En 1858, l’expression « péril jaune » s’imposa en France après la publication, dans Le Monde illustré, d’un dessin allégorique allemand intitulé « Die Gelbe Gefahr ». La formule avait tendance à mettre en avant la menace que pouvaient faire peser les peuples asiatiques sur les occidentaux. Le « péril jaune » fut aussi alimenté par une partie de l’extrême gauche dénonçant l’émigration massive des « coolies », ces travailleurs chinois accusés de concurrencer les nationaux sur le marché de l’emploi. Il représente globalement plutôt la peur de l’autre. Cet « autre » qui peut potentiellement vous prendre votre travail, imposer sa culture, bousculer vos traditions et vos certitudes.
C’est exactement cet état d’esprit que ressentent certains dépositaires du pouvoir actuellement vis-à-vis des jeunes. Ils représentent un vrai « péril » si jamais ils se réveillaient. Imaginez : la moitié des électeurs sont des jeunes. Pensez au fait que, s’ils donnaient l’onction à un candidat qui aurait répondu à leurs aspirations réelles, celui-ci aura de grandes chances de rafler la mise. Selon les derniers recensements – et les tendances ne devraient que peu bouger – les jeunes représentent un peu moins de la moitié du réservoir électoral. L’inverse est également vrai. Si les jeunes sanctionnaient également un prétendant, la victoire serait très difficile
à obtenir.
À défaut de sondage d’opinion ou d’une enquête qualitative, nous ne saurons jamais quel est le degré de participation des jeunes aux différents scrutins, mais, rien que sur le registre électoral, ils ont un poids et une influence énorme. Mais cela ne se traduit guère dans la participation citoyenne et les politiques publiques en faveur des jeunes.
À la question de comment faire en sorte que les jeunes aillent voter, nous pouvons y répondre par une approche à l’envers : comment faire en sorte que le vote vienne aux jeunes ? La fameuse phrase : « aller voter ne changera rien » est une traduction de cette lassitude et de cette faible confiance accordée au processus électoral.

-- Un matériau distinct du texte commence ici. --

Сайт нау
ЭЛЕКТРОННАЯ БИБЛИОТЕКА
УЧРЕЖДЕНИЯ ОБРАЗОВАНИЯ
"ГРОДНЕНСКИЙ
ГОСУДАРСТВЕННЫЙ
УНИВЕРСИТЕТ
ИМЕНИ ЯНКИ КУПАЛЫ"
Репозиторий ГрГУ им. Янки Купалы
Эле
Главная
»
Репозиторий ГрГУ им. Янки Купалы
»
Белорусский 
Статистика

Justement, l’abstention perpétue paradoxalement ce cercle vicieux. Les primo votants devraient faire de ce rite du vote un passage obligé et sacré dans l’âge adulte de la démocratie. Puis, il y a le poids de l’histoire, nos aînés se sont battus pour que l’on accorde le droit de vote aux Malgaches pour qu’ils ne soient plus considérés comme des citoyens de seconde zone. Nous – jeunes en tête – sommes en train de dilapider le legs qu’ils nous ont laissé au prix de leur vie. Le combat pour l’émancipation ne s’est pas arrêté en 1947, il continue jusqu’à maintenant à travers les associations, à travers les formations politiques qui ont besoin d’une vraie reconstruction, non plus d’un ravalement de façade.

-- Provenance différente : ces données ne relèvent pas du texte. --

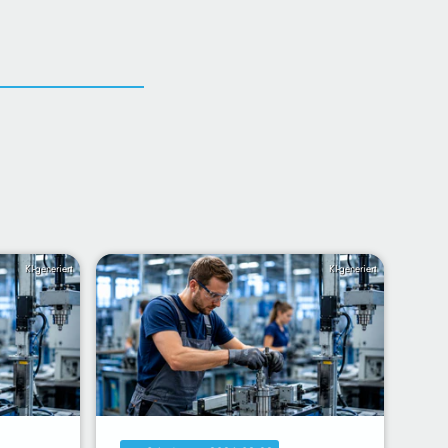
KI-generiert
KI-generiert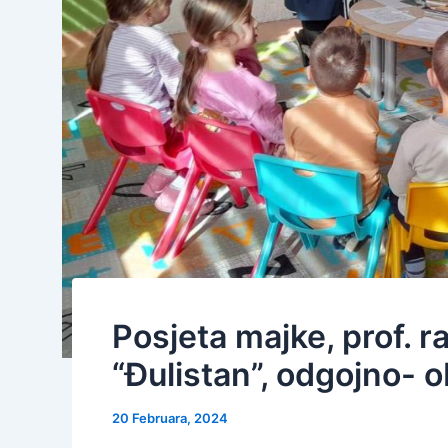
Posjeta majke, prof. 
“Đulistan”, odgojno- o
20 Februara, 2024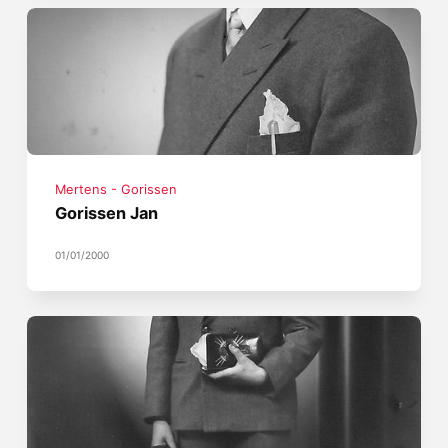
Mertens - Gorissen
Gorissen Jan
01/01/2000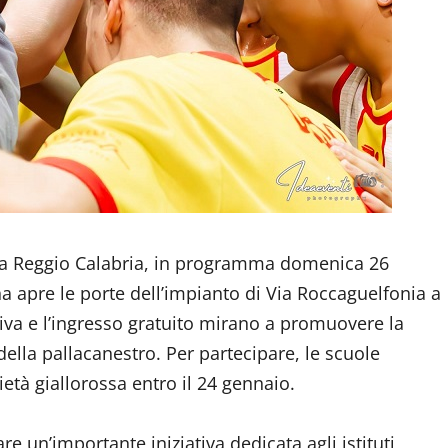
ola Reggio Calabria, in programma domenica 26
a apre le porte dell’impianto di Via Roccaguelfonia a
ativa e l’ingresso gratuito mirano a promuovere la
della pallacanestro. Per partecipare, le scuole
ietà giallorossa entro il 24 gennaio.
e un’importante iniziativa dedicata agli istituti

Ce n’est pas quand les Barea font face aux adversaires les plus coriaces qu’il faut seulement entonner mitsangàna ry tanora ! (levez-vous, chers jeunes !), c’est une lutte de tous les instants, une injonction pour ne pas se décourager et pour ne pas abandonner. Certes, les offres politiques peinent à répondre aux enjeux de la jeunesse actuelle, mais, là encore, à force de snober les formations politiques, de ne pas s’engager dans les partis politiques ou dans les associations, les jeunes ont laissé les idées des aînés prendre le dessus. La nature a horreur du vide.
La jeunesse a été bien trop souvent présentée comme l’avenir du pays, comme pour la décharger de toute responsabilité inhérente à l’instant T ou comme pour excuser son manque d’engagement. Or, elle est le présent et un maillon essentiel de la société actuelle.